Mira had her very first trial -- I entered her in two JWW runs just to see how she would do in a trial environment since we don't have fun matches here...she did great! She's only ever been in two classes (individual classes not class sessions) and I have only had whatever equipment I can make to practice on in the sideyard since the last few months have been...tumultuous to say the least. In any case, I'm very proud of my girl doing her first full-sized courses, in a new place, in a trial environment!


----------



## And (Apr 5, 2010)

Congrats on the Q's and congrats on Kim's title! Those were 3 nice runs!!


----------



## Shaina (Oct 28, 2007)

Thank you, Andy


----------



## Shaina (Oct 28, 2007)

Um okay I'm behind again I guess.
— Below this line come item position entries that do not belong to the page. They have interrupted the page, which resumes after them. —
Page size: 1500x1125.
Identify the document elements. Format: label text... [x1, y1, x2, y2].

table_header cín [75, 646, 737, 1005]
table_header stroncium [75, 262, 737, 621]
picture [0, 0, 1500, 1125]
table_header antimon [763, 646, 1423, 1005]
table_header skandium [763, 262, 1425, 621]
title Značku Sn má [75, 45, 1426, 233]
Mira finished her NA and NAJ titles...gets more confident with every run...so fun.  Kim earned herself a little herd of sheep, her first QQ, and picked up around 150 MACH points.

















Mira's novice titles and associated leg ribbons:


----------



## Shaina (Oct 28, 2007)

Also, not really a brag, but happy news that doesn't need its own thread: Mira's OFA results are in (she turned two mid-July). Good Hips and Normal Elbows  

So all three dogs are certified "good" on both ends: Brains (Canine GOOD Citizen) and Hips (all Good)


----------



## Shaina (Oct 28, 2007)

It's been a while since I updated so here's the latest:

*Kim* finished her Master Excellent Jumpers title and is working on her Master Exc Standard. She also picked up another QQ toward her MACH and numerous placements in large classes. She is loving agility...her formerly-sometime-sketchy focus has improved exponentially, and we are having a blast.

*Webster* is still on competitive vacation, though he is having fun practicing and we are working in new places with people crowding around as often as possible to try to get him over his ring fears. He is enjoying life 

*Mira* has just been incredible. Her first time in a horse ring, first time on astroturf, first time in a pavillion, firsts for crazy two-ring trials...nothing breaks this girl's focus. She is ready to play and just seems to love the sport and playing it with me. I am honestly in awe of my own dog...
Anyway, she wrapped up her Open Standard, Open Jumpers, and Excellent Standard titles with 7 first places and 2 second places (when I held her on her contacts) in classes of 5 to 16 dogs. 

We're nearly done with competition for 2011...it's been a fun year


----------



## RBark (Sep 10, 2007)

Yes! A super duper good year! 2012 is the year of the Shai Dog! (I saw it in a Chinese Calendar!)


----------